The joint appointment of ACE inhibitors and lithium preparations can lead to a reversible increase in the concentration of lithium in the blood serum and the development of lithium toxicity. The additional purpose of thiazide diuretics on the background of the combined use of lithium and ACE inhibitors increases the existing risk of developing lithium toxicity. Joint use of ACE inhibitors and lithium is not recommended. If this combination cannot be avoided, then it is necessary to regularly monitor the content of lithium in the blood serum.
The purpose of NSAIDs may be accompanied by a weakening of the antihypertensive effect of ACE inhibitors. Moreover, it has been established that NSAIDs and ACE inhibitors have an additive effect in relation to an increase in the content of potassium in the blood serum, while a deterioration of renal function is also possible. As a rule, these effects are reversible. In rare cases, acute renal failure may develop, usually resulting from an existing renal dysfunction in elderly patients or against the background of dehydration.
The antihypertensive effect of drugs may be enhanced against the background of combined use with ACE inhibitors. The use of Nitroglycerin and / or other vasodilators can lead to an additional hypotensive effect.
With simultaneous use with ACE inhibitors Allopurinol , immunosuppressants, includingcytostatic agents and systemic corticosteroids, procainamide may increase the risk of developing leukopenia.
Appointment of ACE inhibitors can enhance the hypoglycemic effect of insulin and oral hypoglycemic agents up to the development of hypoglycemia. As a rule, this phenomenon is observed in the first weeks of the combined use of these drugs in patients with renal insufficiency.
Co-administration with ACE inhibitors of tricyclic antidepressants, antipsychotics (neuroleptics), general anesthesia drugs can lead to increased hypotensive effect.
Sympathomimetics can weaken the antihypertensive effect of ACE inhibitors.

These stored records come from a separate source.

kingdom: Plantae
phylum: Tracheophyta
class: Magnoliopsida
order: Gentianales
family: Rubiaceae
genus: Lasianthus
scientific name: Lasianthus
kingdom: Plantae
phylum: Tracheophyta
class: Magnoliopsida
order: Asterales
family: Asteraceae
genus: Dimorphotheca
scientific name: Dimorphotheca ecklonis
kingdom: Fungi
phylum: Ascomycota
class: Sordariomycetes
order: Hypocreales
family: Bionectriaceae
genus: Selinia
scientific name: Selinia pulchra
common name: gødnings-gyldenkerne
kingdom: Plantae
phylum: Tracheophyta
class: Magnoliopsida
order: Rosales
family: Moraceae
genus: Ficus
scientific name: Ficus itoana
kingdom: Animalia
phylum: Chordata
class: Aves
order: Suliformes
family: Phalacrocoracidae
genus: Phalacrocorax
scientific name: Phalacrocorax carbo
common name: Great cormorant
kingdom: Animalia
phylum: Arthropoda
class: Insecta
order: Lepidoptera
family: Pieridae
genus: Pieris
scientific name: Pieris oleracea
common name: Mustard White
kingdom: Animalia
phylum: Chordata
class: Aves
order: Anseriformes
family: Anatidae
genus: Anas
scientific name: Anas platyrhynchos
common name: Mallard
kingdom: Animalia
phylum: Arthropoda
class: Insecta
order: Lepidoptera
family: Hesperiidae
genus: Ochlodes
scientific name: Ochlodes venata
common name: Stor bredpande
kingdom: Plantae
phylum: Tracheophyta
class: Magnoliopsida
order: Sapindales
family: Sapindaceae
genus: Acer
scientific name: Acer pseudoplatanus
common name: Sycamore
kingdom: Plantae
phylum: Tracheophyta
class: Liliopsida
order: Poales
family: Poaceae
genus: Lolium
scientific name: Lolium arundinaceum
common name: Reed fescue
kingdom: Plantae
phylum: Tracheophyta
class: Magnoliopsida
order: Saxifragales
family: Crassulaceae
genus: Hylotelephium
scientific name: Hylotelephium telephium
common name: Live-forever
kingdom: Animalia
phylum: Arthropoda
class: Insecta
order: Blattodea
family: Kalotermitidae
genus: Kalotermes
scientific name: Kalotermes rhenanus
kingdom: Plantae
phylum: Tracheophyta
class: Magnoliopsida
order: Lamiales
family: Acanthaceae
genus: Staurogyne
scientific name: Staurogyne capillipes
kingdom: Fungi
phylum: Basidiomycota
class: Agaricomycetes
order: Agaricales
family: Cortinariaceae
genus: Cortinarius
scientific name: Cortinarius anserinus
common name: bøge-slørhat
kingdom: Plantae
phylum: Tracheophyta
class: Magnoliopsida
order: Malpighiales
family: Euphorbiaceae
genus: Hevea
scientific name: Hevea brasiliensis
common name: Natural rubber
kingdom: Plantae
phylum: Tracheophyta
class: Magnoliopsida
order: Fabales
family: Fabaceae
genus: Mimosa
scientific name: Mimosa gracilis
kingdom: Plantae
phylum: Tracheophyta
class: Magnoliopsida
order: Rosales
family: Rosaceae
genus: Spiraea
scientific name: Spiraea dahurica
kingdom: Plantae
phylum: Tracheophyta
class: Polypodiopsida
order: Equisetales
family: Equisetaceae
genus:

In the appointment of such a combination should regularly evaluate the effectiveness of ACE inhibitors.
Antacids reduce the bioavailability of ACE inhibitors.
Perindopril can be prescribed together with Acetylsalicylic acid (as a thrombolytic agent), thrombolytic agents, beta-blockers and / or nitrates.
Ethanol enhances the hypotensive effect of ACE inhibitors.
Symptoms: pronounced decrease in blood pressure, shock, electrolyte imbalance (such as an increase in the concentration of potassium ions, a decrease in sodium); renal failure, hyperventilation, tachycardia, dizziness, bradycardia, anxiety, and cough.
Treatment: with a significant decrease in blood pressure, transfer the patient to a prone position and immediately replenish the blood volume, if possible, infuse angiotensin II and / or inject catecholamines.With the development of sustained severe bradycardia, it may be necessary to use an artificial pacemaker. Constant monitoring of vital body functions, blood serum electrolytes and QC is necessary. Perindopril can be removed from the systemic circulation by hemodialysis. In dialysis, the use of high-flow polyacrylonitrile membranes should be avoided.